A ideia do álbum Mistura homogênea surgiu a partir da faixa Unidos e misturados, parceria com Teresa Cristina, que abre o disco. "Eu fiquei pensando nessas misturas e, como eu estudei um pouquinho de química, eu lembrei das misturas químicas. Foi assim que veio à mente a mistura homogênea, que são essas misturas inseparáveis", explicita.
Na faixa, a dupla propõe se juntar para cortar as ervas daninhas "tais como as quais que estão lá no cerrado", referência aos políticos que ocupam o Palácio do Planalto, atualmente. "A música também tem que fazer pensar. Ela foi feita para satisfazer os ouvidos, mas, se ela levar à reflexão, é melhor ainda", assegura.
Como de costume nas obras de Martinho, Mistura homogênea conta com a presença de grandes nomes da música, contemplando do samba ao rap. Entre participações de artistas como Zeca Pagodinho, Djonga e Hamilton de Hollanda, a mais especial, definitivamente, é a de Alegria Ferreira, filha do sambista. O disco marca a estreia de Alegria como cantora, dividindo os vocais de Samba africano com o pai.
Com a presença da caçula, o novo álbum torna-se o primeiro trabalho de Martinho com a participação de todos os filhos, além da presença dos netos Raoni e Dandara. "Nunca consegui reunir a prole toda", destaca Martinho."Mas, desta vez, os familiares todos participam de Canta canta, minha gente! A vila é de Martinho, samba-enredo do desfile da Vila Isabel de 2022, que homenageará a vida e a carreira do sambista. "Meus filhos participam do coro, participam de tudo. É uma mistura mesmo, homogênea", garante.
Gravado como se fosse no Sambódromo da Marquês de Sapucaí, com direito a anúncio do locutor, fogos de artifício na abertura e participação da bateria da Vila, o samba descreve Martinho. "O samba é maneiro, é diferente. É uma conversa do componente com o homenageado", explica o músico. "Ferreira, chega aí / Abre logo uma gelada, vem curtir", são os versos que abrem a canção, se referindo ao cantor pelo sobrenome.

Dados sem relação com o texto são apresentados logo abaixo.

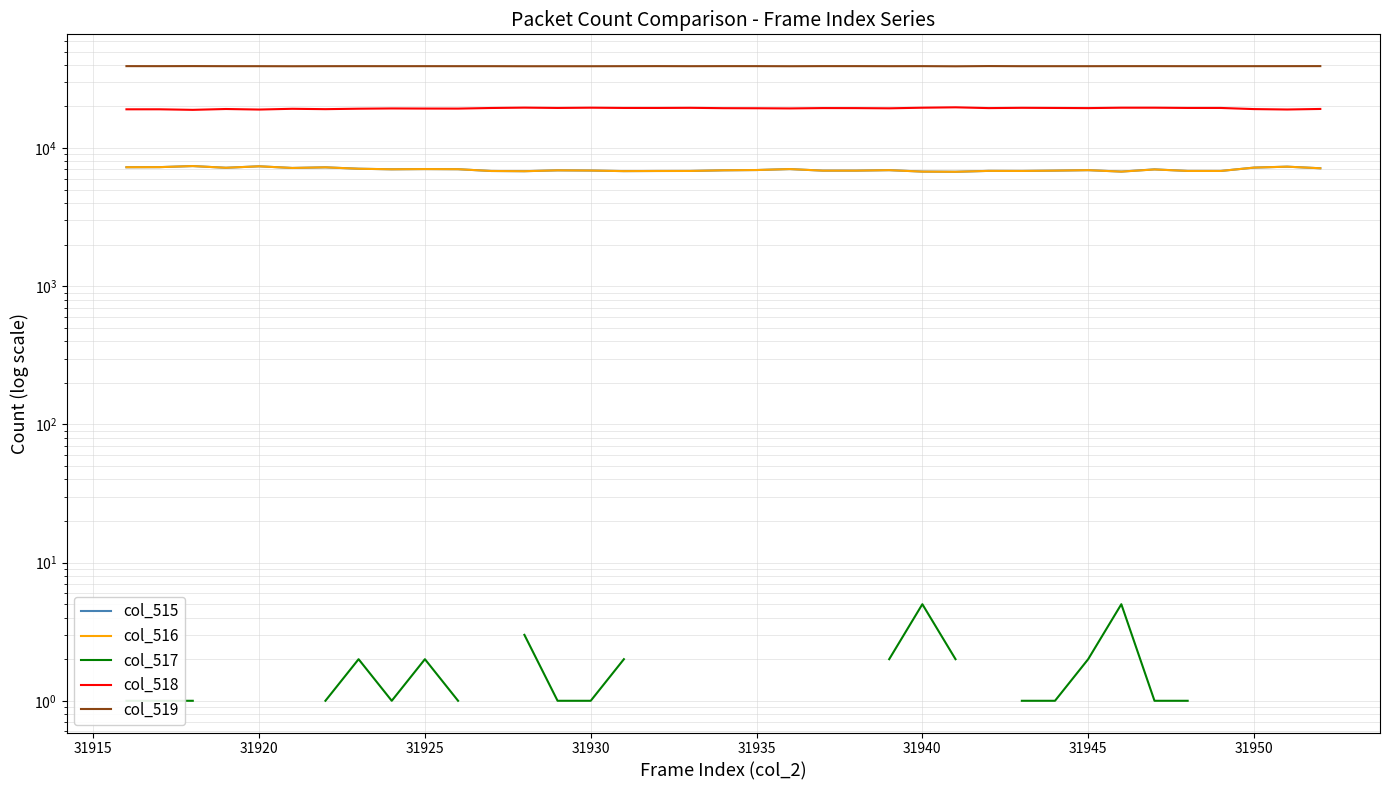

What is the difference between the maximum and second lowest values in the col_519 series?

119.0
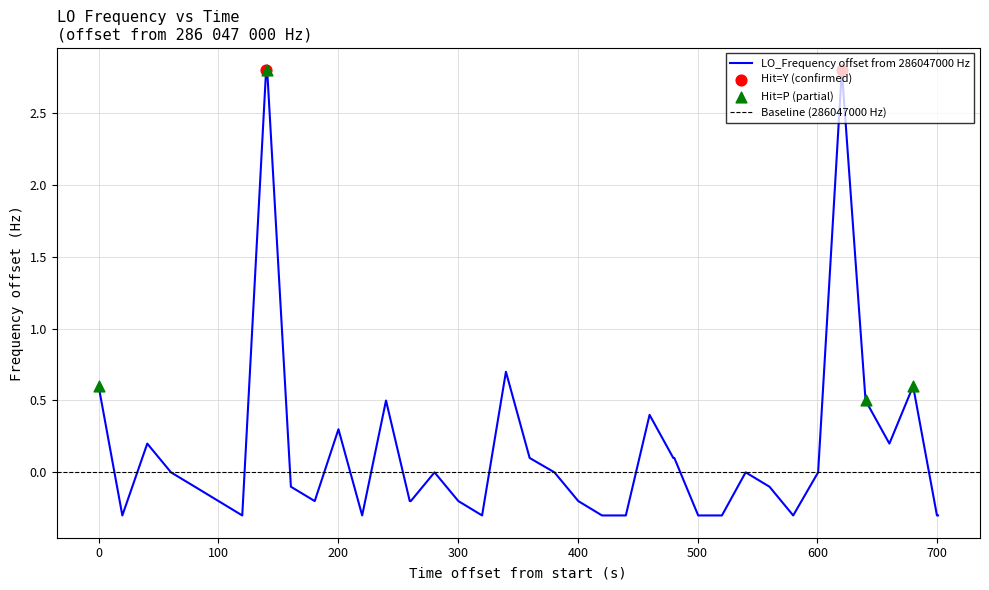

What is the maximum value for LO_Frequency offset from 286047000 Hz?

2.8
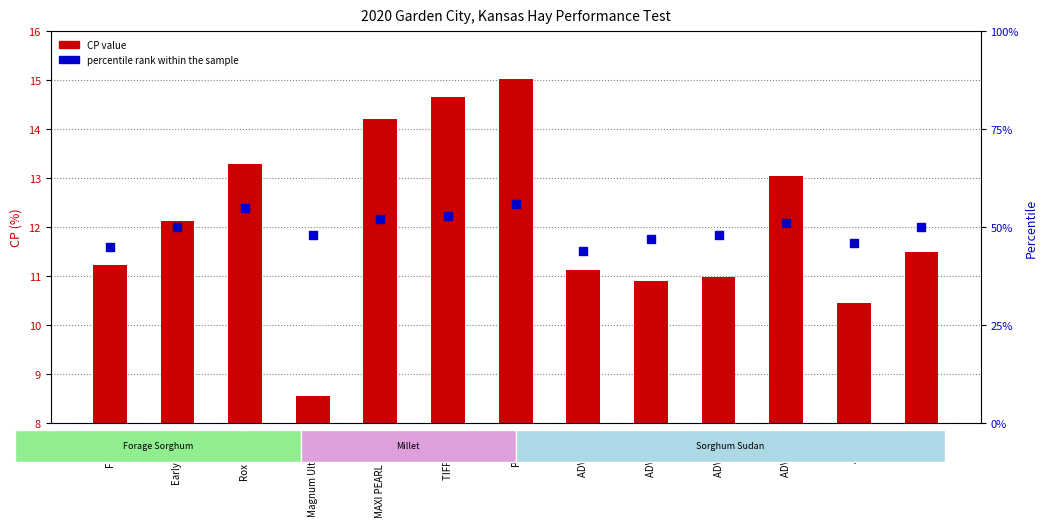

Which series reaches the minimum Y coordinate?

CP value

Originalmente, a homenagem tinha previsão para ser realizada no carnaval de 2021, mas foi adiada devido à pandemia da covid-19. "Eu não gosto desse vírus, porque já era para eu ter sido o homenageado da Vila Isabel. Vírus safado!", brinca. Agora, o desfile será realizado no próximo mês. "Vai haver o carnaval agora, mas eu preferia que o carnaval fosse só em fevereiro, que é o mês que tem o clima do carnaval. É verão, é outra coisa. Então, se dependesse de mim, não haveria em abril, só no outro ano", opina. Apesar do desejo de mais um adiamento, Martinho se mantém animado para a celebração no Sambódromo. "A Vila Isabel será um arraso. Nós vamos ganhar o carnaval", aposta.